A smiling photo-op in Beijing masked a far starker message from Xi Jinping to Donald Trump: get Taiwan wrong and the world’s two biggest powers could collide.

World War 3 fears were thrust back into the spotlight in Beijing this week, as Chinese President Xi Jinping warned Donald Trump that the United States and China could face ‘clashes and even conflicts’ over Taiwan if the issue is mishandled, according to China’s foreign ministry and state media reports.
Trump arrived in China for a three-day visit heavy on pageantry but light, so far, on concrete policy breakthroughs. The US president, who has frequently praised Xi in public, held a private two-hour meeting with the Chinese leader at the Great Hall of the People, with trade, regional security and Taiwan all on the agenda. The talks unfolded against a backdrop of ongoing tensions over US arms sales to Taipei, frictions over Iran and trade rows that have repeatedly strained relations between the world’s two biggest economies.
Xi’s Stark Taiwan Message Fuels World War 3 Anxiety
Xi used the meeting to restate Beijing’s long-standing position that Taiwan sits at the heart of its relationship with Washington. In a statement relayed by foreign ministry spokesperson Mao Ning and cited by state-linked outlets, Xi characterised the ‘Taiwan question’ as ‘the most important issue in China-US relations.’
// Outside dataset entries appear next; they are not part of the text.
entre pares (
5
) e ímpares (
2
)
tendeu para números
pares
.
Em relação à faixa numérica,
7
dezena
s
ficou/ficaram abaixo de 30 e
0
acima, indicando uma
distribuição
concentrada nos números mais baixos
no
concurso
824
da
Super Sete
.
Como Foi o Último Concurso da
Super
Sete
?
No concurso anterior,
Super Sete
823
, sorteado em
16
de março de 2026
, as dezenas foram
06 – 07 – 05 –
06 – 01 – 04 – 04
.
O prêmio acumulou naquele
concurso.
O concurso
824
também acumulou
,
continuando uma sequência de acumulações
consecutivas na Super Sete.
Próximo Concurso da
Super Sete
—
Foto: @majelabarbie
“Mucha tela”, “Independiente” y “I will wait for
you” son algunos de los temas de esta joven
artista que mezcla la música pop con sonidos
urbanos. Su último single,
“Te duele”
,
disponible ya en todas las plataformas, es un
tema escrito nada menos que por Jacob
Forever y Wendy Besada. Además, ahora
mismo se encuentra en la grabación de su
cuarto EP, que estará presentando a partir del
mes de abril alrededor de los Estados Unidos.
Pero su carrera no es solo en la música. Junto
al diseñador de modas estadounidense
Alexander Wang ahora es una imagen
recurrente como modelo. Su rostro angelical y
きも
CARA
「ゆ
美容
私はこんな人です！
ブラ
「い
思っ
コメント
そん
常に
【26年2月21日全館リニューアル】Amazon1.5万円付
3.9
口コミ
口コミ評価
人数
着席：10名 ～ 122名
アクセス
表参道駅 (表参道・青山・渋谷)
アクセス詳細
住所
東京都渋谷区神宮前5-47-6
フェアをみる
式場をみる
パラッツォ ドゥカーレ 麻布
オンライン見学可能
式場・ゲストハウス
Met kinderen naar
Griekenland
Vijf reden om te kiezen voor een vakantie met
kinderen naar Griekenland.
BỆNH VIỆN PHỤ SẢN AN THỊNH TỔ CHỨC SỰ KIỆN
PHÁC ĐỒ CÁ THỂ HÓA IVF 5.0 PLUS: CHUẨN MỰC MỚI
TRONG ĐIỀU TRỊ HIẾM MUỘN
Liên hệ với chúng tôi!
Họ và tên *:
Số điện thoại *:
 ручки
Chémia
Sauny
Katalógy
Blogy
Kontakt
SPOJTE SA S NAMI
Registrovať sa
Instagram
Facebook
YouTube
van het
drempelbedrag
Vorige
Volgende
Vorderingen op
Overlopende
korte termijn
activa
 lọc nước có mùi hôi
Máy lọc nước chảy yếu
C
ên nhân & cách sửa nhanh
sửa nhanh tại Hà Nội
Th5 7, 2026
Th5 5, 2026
The warning was blunt. If handled properly, Xi argued, the relationship could remain broadly stable. If not, Mao quoted him as saying, the two powers risked ‘clashes and even conflicts, putting the entire relationship in great jeopardy.’
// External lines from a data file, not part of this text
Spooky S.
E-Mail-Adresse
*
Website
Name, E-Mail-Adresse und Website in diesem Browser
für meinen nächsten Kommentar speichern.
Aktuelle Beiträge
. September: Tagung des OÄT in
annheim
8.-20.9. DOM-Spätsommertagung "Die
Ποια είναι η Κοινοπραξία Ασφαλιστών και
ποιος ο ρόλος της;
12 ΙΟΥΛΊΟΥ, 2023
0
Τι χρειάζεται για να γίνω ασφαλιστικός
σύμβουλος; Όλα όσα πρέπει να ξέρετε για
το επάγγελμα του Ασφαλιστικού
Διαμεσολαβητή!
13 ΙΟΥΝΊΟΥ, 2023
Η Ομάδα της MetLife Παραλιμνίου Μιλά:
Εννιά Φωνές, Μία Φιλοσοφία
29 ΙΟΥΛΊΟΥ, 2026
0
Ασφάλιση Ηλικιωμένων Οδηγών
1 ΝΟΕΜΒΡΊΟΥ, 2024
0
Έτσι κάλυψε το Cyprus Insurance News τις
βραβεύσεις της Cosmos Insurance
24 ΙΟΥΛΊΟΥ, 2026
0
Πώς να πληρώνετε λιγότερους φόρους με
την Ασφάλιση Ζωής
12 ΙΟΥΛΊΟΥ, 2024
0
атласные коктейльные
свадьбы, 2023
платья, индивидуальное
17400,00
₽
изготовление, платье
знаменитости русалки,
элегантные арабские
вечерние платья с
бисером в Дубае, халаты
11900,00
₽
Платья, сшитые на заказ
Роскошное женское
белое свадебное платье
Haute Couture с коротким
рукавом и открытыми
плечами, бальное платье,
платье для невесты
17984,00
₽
It is that phrase that has triggered fresh ‘World War 3’ talk among anxious observers, not least because it comes at a moment when war in Europe and the Middle East has already reshaped global security assumptions. Beijing’s choice to frame the danger so starkly looks calculated rather than careless. China has been increasingly vocal about its anger over US plans to supply Taiwan with advanced weaponry, and Xi’s comments fit a pattern of escalating rhetorical pressure.